# Task details
In the listing that follows, how many lines include the string "none"? Reply with only the number.

# Input records
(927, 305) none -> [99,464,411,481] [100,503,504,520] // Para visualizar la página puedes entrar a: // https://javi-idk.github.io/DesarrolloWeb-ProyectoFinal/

...

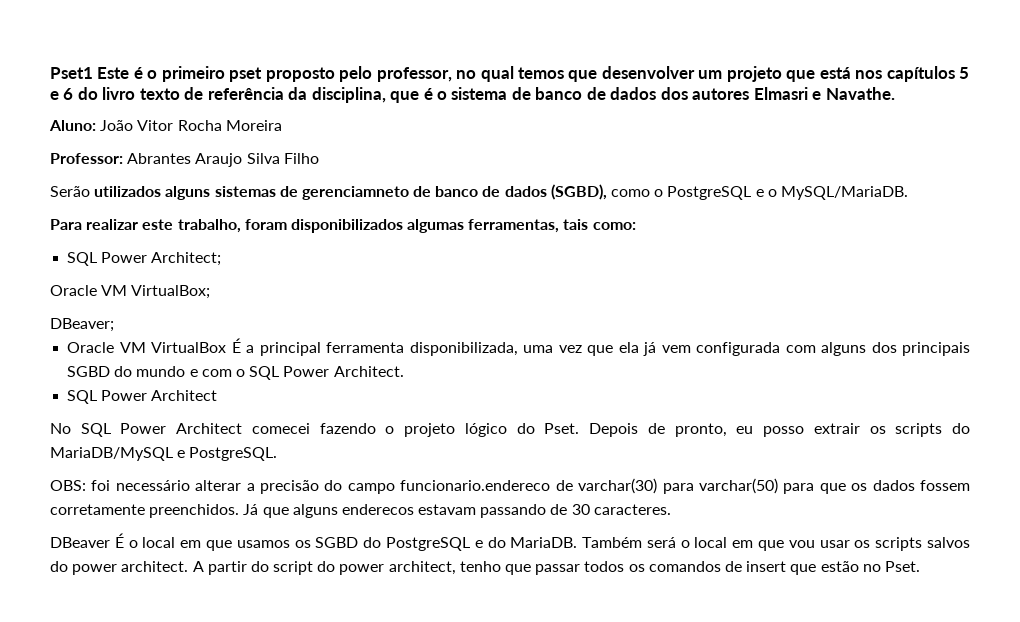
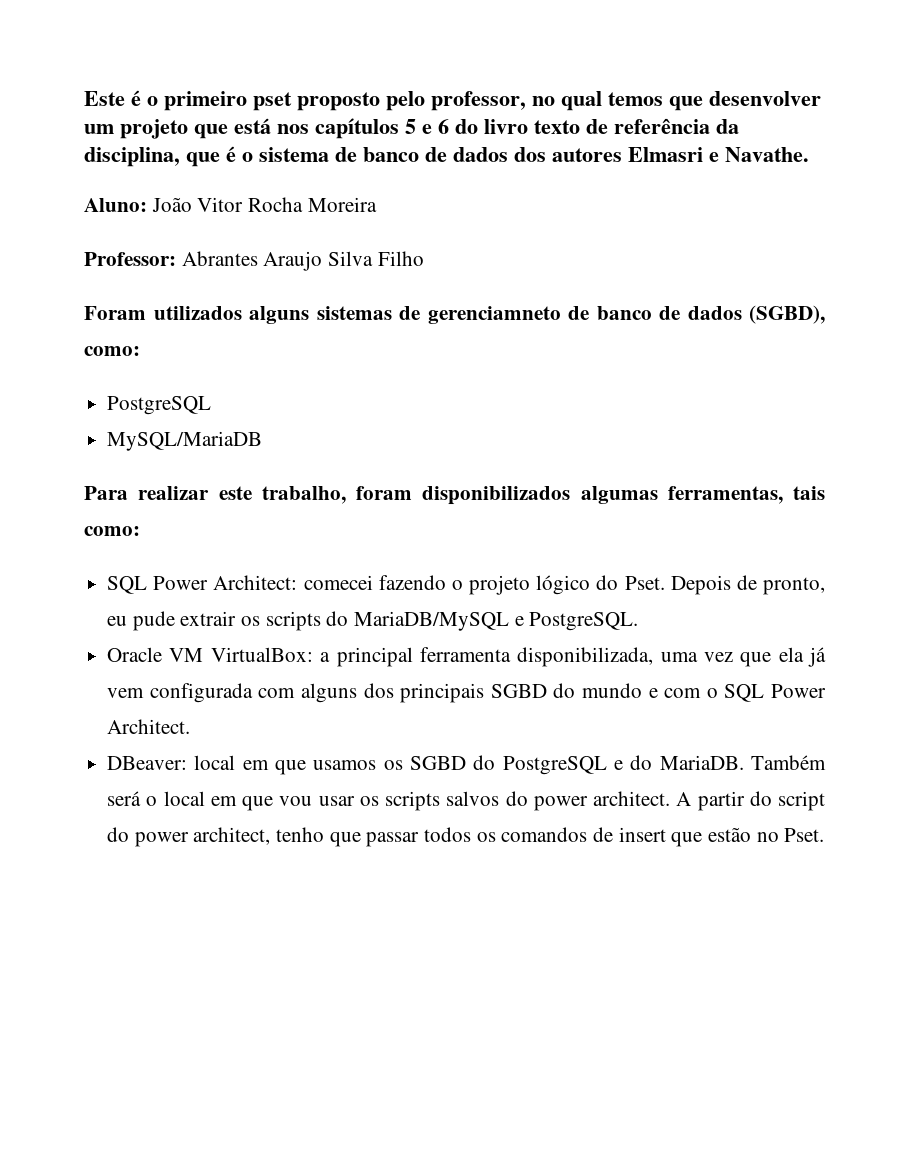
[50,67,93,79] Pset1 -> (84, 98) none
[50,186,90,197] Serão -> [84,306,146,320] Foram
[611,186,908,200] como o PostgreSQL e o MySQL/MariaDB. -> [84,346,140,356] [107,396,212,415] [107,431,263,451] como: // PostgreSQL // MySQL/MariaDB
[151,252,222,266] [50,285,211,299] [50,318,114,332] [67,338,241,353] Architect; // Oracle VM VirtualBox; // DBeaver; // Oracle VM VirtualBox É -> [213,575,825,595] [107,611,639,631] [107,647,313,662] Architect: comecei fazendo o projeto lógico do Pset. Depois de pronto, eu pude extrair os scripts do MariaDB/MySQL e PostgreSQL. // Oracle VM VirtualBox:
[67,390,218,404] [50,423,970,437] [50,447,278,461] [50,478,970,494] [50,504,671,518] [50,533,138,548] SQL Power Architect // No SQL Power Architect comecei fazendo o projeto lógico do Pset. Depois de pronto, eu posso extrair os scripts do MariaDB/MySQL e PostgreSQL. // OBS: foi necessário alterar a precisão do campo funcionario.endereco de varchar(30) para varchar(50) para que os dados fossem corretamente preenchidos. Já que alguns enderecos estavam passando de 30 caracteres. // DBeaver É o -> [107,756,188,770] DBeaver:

# Your response
2